• **Что выполнить**:
- A) Ответьте на вопросы по фрагменту об авторской маске Абрама Терца.
(i) Кем является Абрам Терц как персонаж, давший имя псевдониму?
(ii) Когда была создана авторская маска поэта Николая Глазкова?
(iii) От чего постмодернист пытается защититься посредством самоиронизирования и самопародирования?
- B) Согласно фрагменту об авторской маске Абрама Терца, почему выбор псевдонима демонстрировал позицию вызова? Ответьте в одном–трех предложениях.

Одна из главных причин, вызвавших появление на свет Абрама Терца, — потребность в раскрепощении, в выходе за границы обще­принятого, разрешенного, догматизированного, стремление открыть для себя новое культурное пространство и новое измерение творче­ства в процессе производства желания. Писатель даже заявляет: "Синявский — это приспособление для Абрама Терца, понимаете? Приспособление такое вот человеческое, для существования полуми­фического, фантастического персонажа Абрама Терца. Абрам Терц — это, конечно, литературная маска, выражающая очень важную сто­рону моего "я". Синявский может, в принципе, на любую академиче­скую тему писать работу, а Абрам Терц всегда ищет запретных тем... Писательство всегда для меня связано с нарушением запретов, и сю­жетных, и стилистических" [380, с. 175].

Речь идет об особой разновидности литературной маски — ав­торской маске. Ее использование предполагает присутствие автора на страницах своей книги в качестве собственного персонажа — травестированного двойника, не расстающегося с самоиронией. Пост­модернист как бы имитирует роль автора, пародируя самого себя в акте пародирования аппроприированных цитации. В то же время, указывает Джеймсон, ему присущ и определенный позитивный им­пульс — ощущение, что существует и нечто нормальное по сравне­нию с тем, что становится объектом комического.

Посредством самоиронизирования и самопародирования постмодернист пытается защититься от "лживого", по его представлениям, языка, навязывающего неистинные высказывания как истинные, фор­мирующего мыслительные стереотипы.

Как своего рода предтечу Абрама Терца можно рассматривать Николая Глазкова — авторскую маску поэта Николая Глазкова, соз­данную в конце 30-х—40-е гг. Это комическая маска поэта-юроди­вого, "позорящего своим поведением звание советского писателя", а на самом деле пародирующего такового посредством самопародирования. Но в отличие от маски Николая Глазкова маска Абрама Терца, используемая в "Прогулках с Пушкиным", гибридна, двуязычна, да и ореол у нее иной. В лице автора-персонажа Синявский соеди­няет обе свои ипостаси — писателя и литературоведа, ранее сущест­вовавшие на страницах печати порознь.

Уже сам выбор псевдонима демонстрировал позицию вызова. Абрам Терц — персонаж блатной песни, удачливый бандит*. Тем са­мым Синявский, иронизируя, намекал на свою "преступность" в глазах властей (не случайно и характеризовался он после ареста как "литературный бандит"), потешался над сложившимся каноном выбо­ра непременно "красивых" писательских псевдонимов, мистифициро­вал обозначением своей национальной принадлежности, дразня ду­раков и антисемитов. В "Прогулках" Абрам Терц в ипостаси литературоведа — такой же "преступник", "еретик" в науке, каким был в литературе, и в то же время он выступает как пародийный вырази­тель стереотипов массового сознания (конкретнее — ходульных, полуанекдотических представлений непросвещенной массы о Пушкине). "Преступность" Абрама Терца — двойная: образа мыслей и стиля. Как равноправную с языком "серьезной науки":

«Памятник Царю становится героем "Медного всадника"»**;

"... в качестве литературного типа Онегин не походит на Пушкина..." (№ 9, с. 165)

• **Исходные данные**:

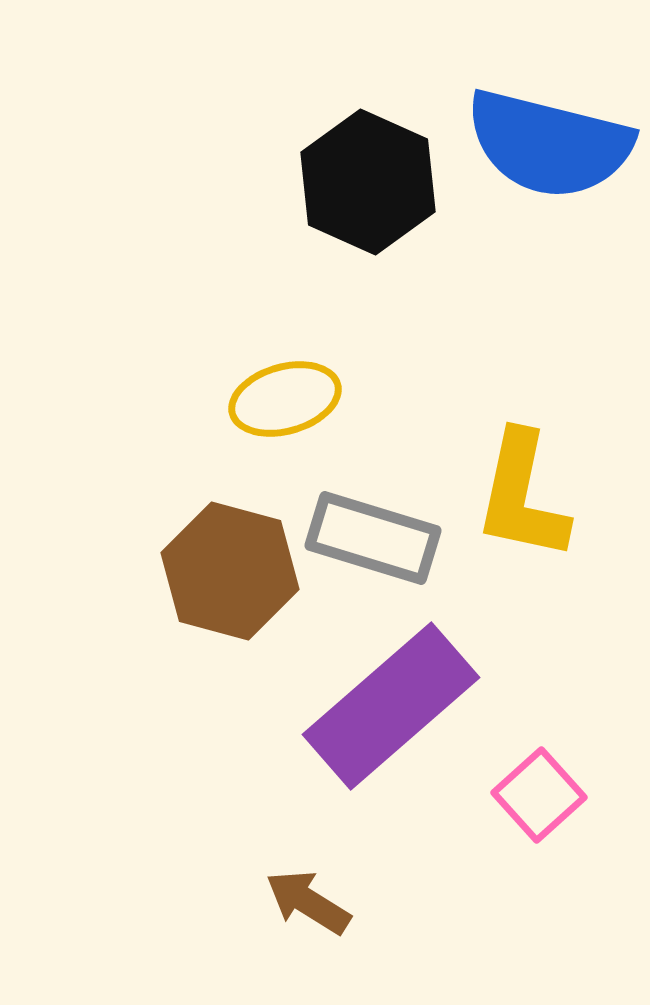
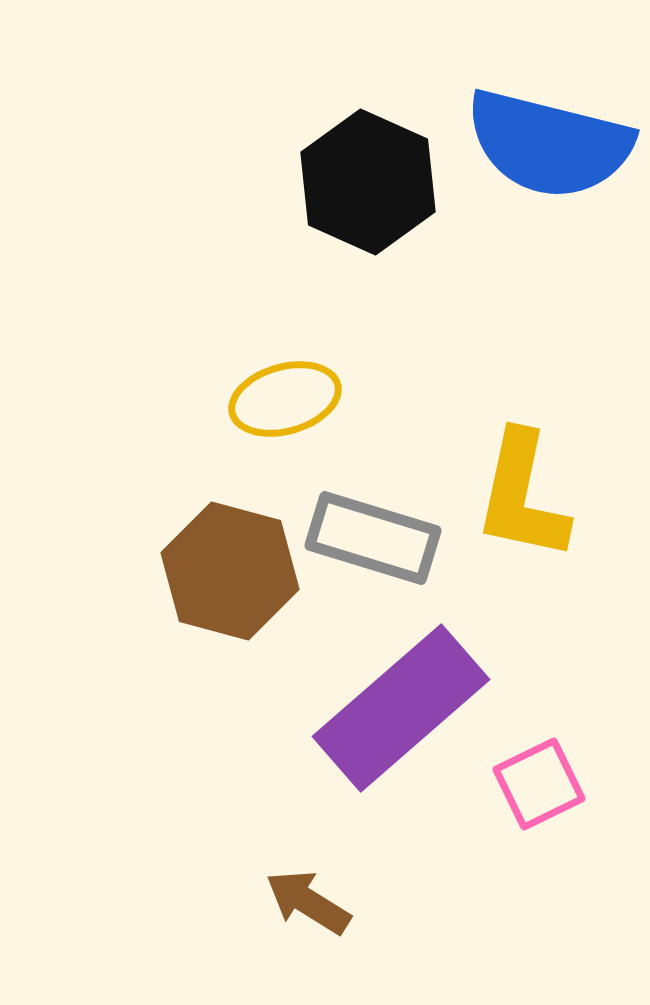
purple rectangle: moved 10 px right, 2 px down
pink square: moved 11 px up; rotated 16 degrees clockwise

• **Ответы к заданиям**:
- A)
(i) Персонажем блатной песни, удачливым бандитом.
(ii) В конце 30-х—40-е гг.
(iii) От «лживого», по его представлениям, языка, навязывающего неистинные высказывания как истинные и формирующего мыслительные стереотипы.

- B) Абрам Терц — удачливый бандит из блатной песни, и этим именем Синявский иронически намекал на свою «преступность» в глазах властей. Кроме того, он потешался над каноном непременно «красивых» писательских псевдонимов и мистифицировал обозначением своей национальной принадлежности, дразня дураков и антисемитов.